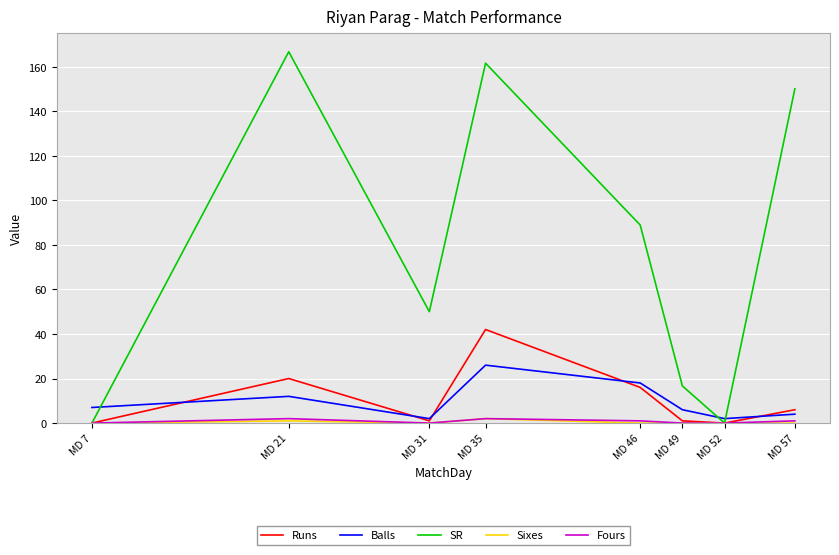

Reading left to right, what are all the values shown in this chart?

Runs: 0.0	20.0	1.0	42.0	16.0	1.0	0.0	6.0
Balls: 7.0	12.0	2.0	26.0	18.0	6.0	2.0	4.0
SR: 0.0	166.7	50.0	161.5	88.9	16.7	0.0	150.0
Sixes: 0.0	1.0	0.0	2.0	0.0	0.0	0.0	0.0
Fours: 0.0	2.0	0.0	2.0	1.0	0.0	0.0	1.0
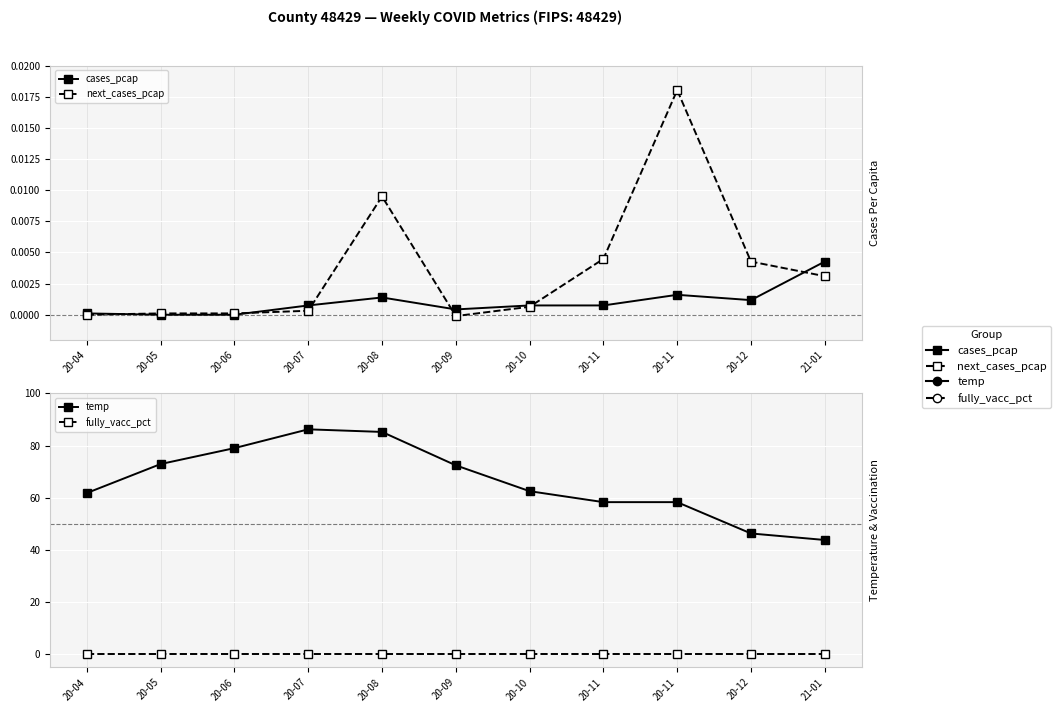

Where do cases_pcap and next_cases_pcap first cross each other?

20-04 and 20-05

- - -

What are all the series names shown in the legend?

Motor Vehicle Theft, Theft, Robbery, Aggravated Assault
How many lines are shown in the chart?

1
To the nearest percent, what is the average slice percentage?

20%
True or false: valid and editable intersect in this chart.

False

- - -

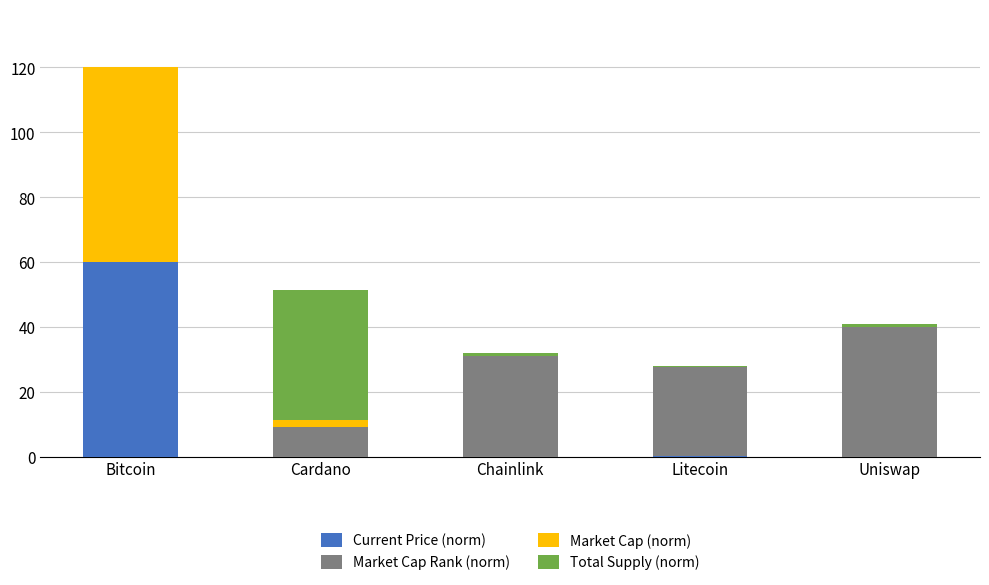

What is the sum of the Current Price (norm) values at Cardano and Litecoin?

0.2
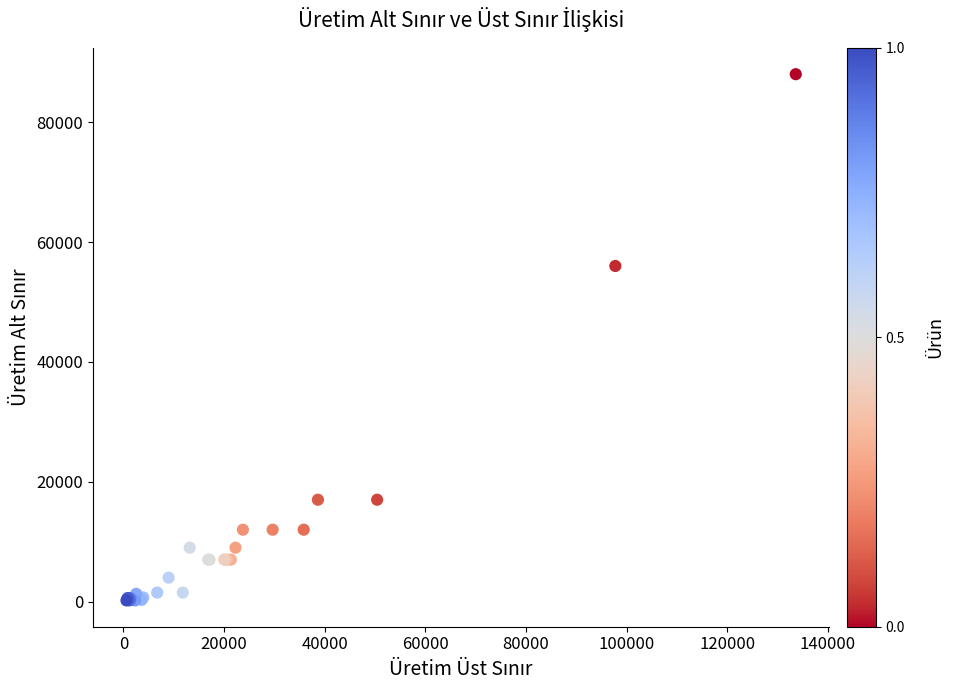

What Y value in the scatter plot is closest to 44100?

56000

- - -

> **Problem**: Count the lines in the entries above that contain the string "chart", treating uppercase and lowercase as different. Reply with the number alone.

> **Result for this exercise**: 3